A middle-aged man in a chiton of very fine, very soft wool came up to him and said, "Did I hear you say your ship had perfume on board?"
"You certainly did, perfume from the finest Rhodian roses." Sostratos studied the Messenian. The man had a sleek, prosperous look: just the sort of fellow to keep a mistress with expensive tastes. "If you like, you can tell your hetaira it came straight from Aphrodite. You don't have to say that's the name of my ship."
By the way the local started, Sostratos knew he'd made a good guess. "You're a clever chap, aren't you?" the Messenian said. "How much are you asking for this precious perfume?"
"For that, you need to go back to the harbor and talk to my cousin," Sostratos replied. "Menedemos is much more clever than I am." He didn't really think so, not when it came to most things, but Menedemos was at least as good a bargainer. And Sostratos had an ulterior motive: "Maybe she'd like a peafowl chick, too, or maybe you'd like to buy one for your own house to keep your wife happy even if you do give your hetaira a nice present."

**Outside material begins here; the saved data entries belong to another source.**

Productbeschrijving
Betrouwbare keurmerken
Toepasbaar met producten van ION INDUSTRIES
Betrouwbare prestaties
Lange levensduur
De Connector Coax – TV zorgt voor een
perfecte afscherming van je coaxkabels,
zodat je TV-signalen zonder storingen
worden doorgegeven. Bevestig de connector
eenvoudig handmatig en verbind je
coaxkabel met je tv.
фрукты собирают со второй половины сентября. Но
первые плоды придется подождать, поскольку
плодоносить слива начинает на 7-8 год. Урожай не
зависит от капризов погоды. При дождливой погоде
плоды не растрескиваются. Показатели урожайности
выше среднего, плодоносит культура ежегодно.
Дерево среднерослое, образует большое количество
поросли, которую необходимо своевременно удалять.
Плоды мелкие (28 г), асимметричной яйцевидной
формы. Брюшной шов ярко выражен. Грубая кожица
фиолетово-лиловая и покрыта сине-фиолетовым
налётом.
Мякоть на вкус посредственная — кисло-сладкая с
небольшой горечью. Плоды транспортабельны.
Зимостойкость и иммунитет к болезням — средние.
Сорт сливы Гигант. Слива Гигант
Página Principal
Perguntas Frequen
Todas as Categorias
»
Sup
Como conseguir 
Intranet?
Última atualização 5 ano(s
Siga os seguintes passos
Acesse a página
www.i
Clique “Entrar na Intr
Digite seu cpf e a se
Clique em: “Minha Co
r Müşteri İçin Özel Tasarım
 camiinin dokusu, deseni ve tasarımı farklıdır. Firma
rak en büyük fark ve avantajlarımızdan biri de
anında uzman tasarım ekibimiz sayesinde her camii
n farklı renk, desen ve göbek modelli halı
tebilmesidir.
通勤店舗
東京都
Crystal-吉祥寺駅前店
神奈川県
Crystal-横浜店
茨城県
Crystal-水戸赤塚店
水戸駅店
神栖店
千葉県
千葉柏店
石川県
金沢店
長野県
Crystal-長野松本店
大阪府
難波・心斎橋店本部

The Messenian rubbed his chin, which was shaved very smooth: another sign of wealth, and also of fastidiousness. "You are clever," he said. "You look young to be married, so how do you know such things?"

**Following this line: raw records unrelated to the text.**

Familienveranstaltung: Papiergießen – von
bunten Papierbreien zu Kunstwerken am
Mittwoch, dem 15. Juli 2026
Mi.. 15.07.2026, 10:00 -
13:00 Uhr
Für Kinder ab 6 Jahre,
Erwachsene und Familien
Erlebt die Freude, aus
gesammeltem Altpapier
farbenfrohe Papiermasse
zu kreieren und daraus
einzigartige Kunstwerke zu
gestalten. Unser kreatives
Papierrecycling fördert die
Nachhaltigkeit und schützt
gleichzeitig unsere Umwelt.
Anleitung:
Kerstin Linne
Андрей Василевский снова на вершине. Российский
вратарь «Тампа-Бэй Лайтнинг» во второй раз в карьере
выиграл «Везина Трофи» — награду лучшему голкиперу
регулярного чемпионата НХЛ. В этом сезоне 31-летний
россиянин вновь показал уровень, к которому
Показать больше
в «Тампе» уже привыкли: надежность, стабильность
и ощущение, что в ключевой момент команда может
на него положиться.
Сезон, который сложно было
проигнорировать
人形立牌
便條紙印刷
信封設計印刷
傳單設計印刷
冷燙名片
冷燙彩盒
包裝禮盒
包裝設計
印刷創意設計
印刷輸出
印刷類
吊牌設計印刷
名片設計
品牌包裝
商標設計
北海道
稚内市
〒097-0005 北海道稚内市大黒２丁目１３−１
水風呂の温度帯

"No, I'm not married," Sostratos agreed, "but I'm not wrong, either, am I?"
"No, though I wish you were. A peafowl chick, eh? That would keep Nossis quiet for a while."

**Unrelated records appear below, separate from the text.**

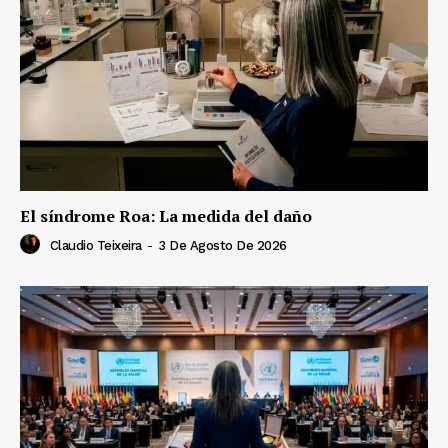
El síndrome Roa: La medida del daño
Claudio Teixeira
-
3 De Agosto De 2026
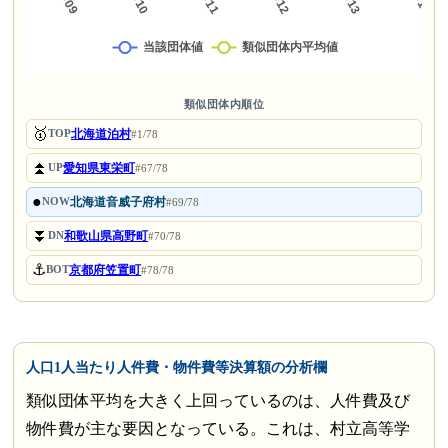
類似団体内順位
🥇
北海道泊村
TOP
#1/78
⏫
愛知県東栄町
UP
#67/78
●
北海道音威子府村
NOW
#69/78
⏬
和歌山県高野町
DN
#70/78
⚓
京都府笠置町
BOT
#78/78
人口1人当たり人件費・物件費等決算額の分析欄
類似団体平均を大きく上回っているのは、人件費及び
物件費が主な要因となっている。これは、村立高等学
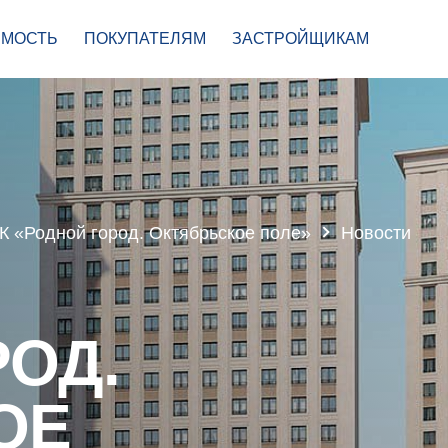
МОСТЬ
ПОКУПАТЕЛЯМ
ЗАСТРОЙЩИКАМ
К «Родной город. Октябрьское поле»
Новости
ОД.
ОЕ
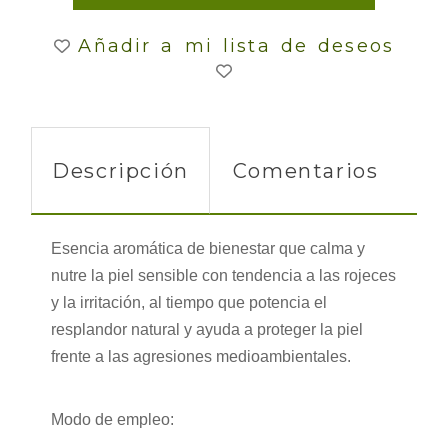
Añadir a mi lista de deseos
Descripción
Comentarios
Esencia aromática de bienestar que calma y
nutre la piel sensible con tendencia a las rojeces
y la irritación, al tiempo que potencia el
resplandor natural y ayuda a proteger la piel
frente a las agresiones medioambientales.
Modo de empleo:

Of course it will, Sostratos thought. Before long, the bird will make more noise, and worse, than even the most shrewish wife. He kept that to himself; the Messenian would find out soon enough if he bought. All Sostratos did say was, "Well, there you are, then," as if it were settled. By the way the Messenian strode out of the agora and off in the direction of the harbor, maybe it was.
Sostratos went right on extolling the goods aboard the Aphrodite till the sun sank toward the hills in back of Messene. Then he headed back toward the merchant galley. Trying to find his way through a strange polis in the dark was the last thing he wanted to do. He rememb
ered the turns the fellow in the ragged chiton had given him, and didn't get lost in a maze Minos might have envied.
There was the harbor, the wine-dark sea beyond dotted with fishing boats, almost all of them making for port now. There was the akatos, big and lean enough to frighten a fisherman out of his wits. And there, waving as Sostratos came down the pier toward the ship, was Menedemos. Sostratos waved back and asked, "How did it go?"
"Better than I expected," his cousin answered. "Sold a peafowl chick and some perfume and some Koan silk, all to a smooth fellow who wasn't too smooth to cough up more silver than he might have."
"If he's the man I think he is, he bought the perfume for a hetaira and the chick for his wife." Sostratos grinned. "I wonder who gets the silk."
"Not my worry - he can sort that out himself," Menedemos said. "I also sold some papyrus and ink to a skinny little man who told me he aimed to write an epic poem on the war between Syracuse and Carthage."
"Good luck to him," Sostratos said. "If the barbarians win and head north toward Messene here, he won't have much leisure for his hexameters. And if Agathokles somehow manages to beat back the Carthaginians, well, Syracuse isn't shy about throwing its weight around, either."
"True." Menedemos dipped his head. "But I can't think of anything much Agathokles could do. Can you?"
"No," Sostratos admitted. "Still, when Xerxes invaded Hellas, I don't suppose he thought the Hellenes could do anything against him, either."
"That's also true enough," Menedemos replied. "Just the same, I'm not sorry we'll be sailing north, and away from that war. Trying to fight off a four or a five with our little akatos is a losing bet." He spat into his bosom to avert the omen. Since Sostratos agreed completely, he did the same.